— Task brief —
Copy out the listing below with "帯留" swapped for "根付" and everything else left unchanged.

»»

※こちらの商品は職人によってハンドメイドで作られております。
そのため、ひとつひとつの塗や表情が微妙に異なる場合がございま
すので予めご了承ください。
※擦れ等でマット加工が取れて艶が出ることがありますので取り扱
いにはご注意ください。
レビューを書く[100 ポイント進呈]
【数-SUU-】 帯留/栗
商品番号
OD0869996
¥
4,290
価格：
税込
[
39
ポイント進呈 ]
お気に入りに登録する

««

— Output below —
※こちらの商品は職人によってハンドメイドで作られております。
そのため、ひとつひとつの塗や表情が微妙に異なる場合がございま
すので予めご了承ください。
※擦れ等でマット加工が取れて艶が出ることがありますので取り扱
いにはご注意ください。
レビューを書く[100 ポイント進呈]
【数-SUU-】 根付/栗
商品番号
OD0869996
¥
4,290
価格：
税込
[
39
ポイント進呈 ]
お気に入りに登録する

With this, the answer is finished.